#### Directions
Reproduce verbatim the part of the rows that opens with the line containing "genus: Olyra" and closes with the line containing "order: Fabales", including both of those lines.
=== Given data ===
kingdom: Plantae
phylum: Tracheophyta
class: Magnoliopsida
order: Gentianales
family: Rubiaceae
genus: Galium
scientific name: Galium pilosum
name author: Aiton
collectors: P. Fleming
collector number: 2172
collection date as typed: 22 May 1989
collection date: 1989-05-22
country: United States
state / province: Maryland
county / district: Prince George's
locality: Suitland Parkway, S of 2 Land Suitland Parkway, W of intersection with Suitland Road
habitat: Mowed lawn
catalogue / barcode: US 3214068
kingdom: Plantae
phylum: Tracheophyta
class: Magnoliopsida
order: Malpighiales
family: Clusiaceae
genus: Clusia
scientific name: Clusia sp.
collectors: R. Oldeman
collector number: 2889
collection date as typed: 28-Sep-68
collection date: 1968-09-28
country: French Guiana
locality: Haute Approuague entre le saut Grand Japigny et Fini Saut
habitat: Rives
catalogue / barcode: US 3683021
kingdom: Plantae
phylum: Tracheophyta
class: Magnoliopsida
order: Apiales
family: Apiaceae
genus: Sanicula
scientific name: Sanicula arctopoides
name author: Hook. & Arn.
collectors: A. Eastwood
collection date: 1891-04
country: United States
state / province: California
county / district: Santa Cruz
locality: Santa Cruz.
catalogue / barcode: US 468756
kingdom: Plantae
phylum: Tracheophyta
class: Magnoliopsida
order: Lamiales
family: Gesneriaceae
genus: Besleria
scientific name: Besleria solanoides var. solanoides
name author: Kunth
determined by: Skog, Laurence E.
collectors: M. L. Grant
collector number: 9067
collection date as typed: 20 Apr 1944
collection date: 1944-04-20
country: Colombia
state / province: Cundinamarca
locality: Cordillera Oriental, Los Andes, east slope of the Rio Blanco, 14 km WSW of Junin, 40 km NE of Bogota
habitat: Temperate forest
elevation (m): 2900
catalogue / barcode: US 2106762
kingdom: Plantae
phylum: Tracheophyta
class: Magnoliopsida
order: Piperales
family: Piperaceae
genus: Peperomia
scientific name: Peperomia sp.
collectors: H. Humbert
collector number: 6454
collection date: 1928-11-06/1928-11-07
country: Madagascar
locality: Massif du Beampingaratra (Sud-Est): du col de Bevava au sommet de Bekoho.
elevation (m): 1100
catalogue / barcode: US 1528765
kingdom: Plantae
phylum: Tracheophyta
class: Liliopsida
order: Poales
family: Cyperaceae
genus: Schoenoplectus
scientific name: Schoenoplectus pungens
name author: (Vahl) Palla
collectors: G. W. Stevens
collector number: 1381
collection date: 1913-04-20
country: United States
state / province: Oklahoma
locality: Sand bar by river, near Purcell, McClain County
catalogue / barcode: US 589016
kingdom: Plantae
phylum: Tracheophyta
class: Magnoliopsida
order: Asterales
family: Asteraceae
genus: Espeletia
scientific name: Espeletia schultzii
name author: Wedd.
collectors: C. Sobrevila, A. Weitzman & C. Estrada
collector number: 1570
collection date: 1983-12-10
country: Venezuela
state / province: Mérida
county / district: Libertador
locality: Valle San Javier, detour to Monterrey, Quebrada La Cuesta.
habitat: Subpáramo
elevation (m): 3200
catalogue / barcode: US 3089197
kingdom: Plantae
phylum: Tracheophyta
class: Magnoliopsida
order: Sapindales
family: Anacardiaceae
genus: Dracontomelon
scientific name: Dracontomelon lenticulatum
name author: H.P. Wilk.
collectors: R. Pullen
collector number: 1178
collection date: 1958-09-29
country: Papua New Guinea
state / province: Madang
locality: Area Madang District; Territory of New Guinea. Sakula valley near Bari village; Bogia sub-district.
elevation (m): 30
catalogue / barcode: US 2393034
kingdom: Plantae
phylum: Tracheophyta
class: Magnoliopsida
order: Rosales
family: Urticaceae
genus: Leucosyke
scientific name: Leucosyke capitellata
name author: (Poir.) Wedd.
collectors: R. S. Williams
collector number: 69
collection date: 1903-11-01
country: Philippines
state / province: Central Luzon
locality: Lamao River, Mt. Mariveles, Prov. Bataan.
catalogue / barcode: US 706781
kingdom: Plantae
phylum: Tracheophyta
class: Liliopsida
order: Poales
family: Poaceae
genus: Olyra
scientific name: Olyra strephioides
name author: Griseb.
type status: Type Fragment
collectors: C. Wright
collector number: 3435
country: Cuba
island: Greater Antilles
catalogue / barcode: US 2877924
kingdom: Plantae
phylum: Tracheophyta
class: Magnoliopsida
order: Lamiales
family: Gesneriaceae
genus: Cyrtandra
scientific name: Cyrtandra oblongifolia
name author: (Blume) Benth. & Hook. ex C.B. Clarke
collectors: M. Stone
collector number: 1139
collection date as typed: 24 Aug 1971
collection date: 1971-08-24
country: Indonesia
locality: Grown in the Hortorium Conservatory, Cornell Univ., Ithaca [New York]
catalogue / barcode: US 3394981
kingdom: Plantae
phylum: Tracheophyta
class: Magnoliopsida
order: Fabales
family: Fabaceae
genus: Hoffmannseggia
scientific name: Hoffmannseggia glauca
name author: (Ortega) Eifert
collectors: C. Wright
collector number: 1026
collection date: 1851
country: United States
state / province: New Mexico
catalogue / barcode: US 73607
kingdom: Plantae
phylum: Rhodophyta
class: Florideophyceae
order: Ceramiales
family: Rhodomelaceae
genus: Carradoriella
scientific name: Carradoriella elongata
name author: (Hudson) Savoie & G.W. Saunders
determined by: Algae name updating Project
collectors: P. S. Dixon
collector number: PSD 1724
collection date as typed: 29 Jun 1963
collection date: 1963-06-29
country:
===
#### Problem solution
genus: Olyra
scientific name: Olyra strephioides
name author: Griseb.
type status: Type Fragment
collectors: C. Wright
collector number: 3435
country: Cuba
island: Greater Antilles
catalogue / barcode: US 2877924
kingdom: Plantae
phylum: Tracheophyta
class: Magnoliopsida
order: Lamiales
family: Gesneriaceae
genus: Cyrtandra
scientific name: Cyrtandra oblongifolia
name author: (Blume) Benth. & Hook. ex C.B. Clarke
collectors: M. Stone
collector number: 1139
collection date as typed: 24 Aug 1971
collection date: 1971-08-24
country: Indonesia
locality: Grown in the Hortorium Conservatory, Cornell Univ., Ithaca [New York]
catalogue / barcode: US 3394981
kingdom: Plantae
phylum: Tracheophyta
class: Magnoliopsida
order: Fabales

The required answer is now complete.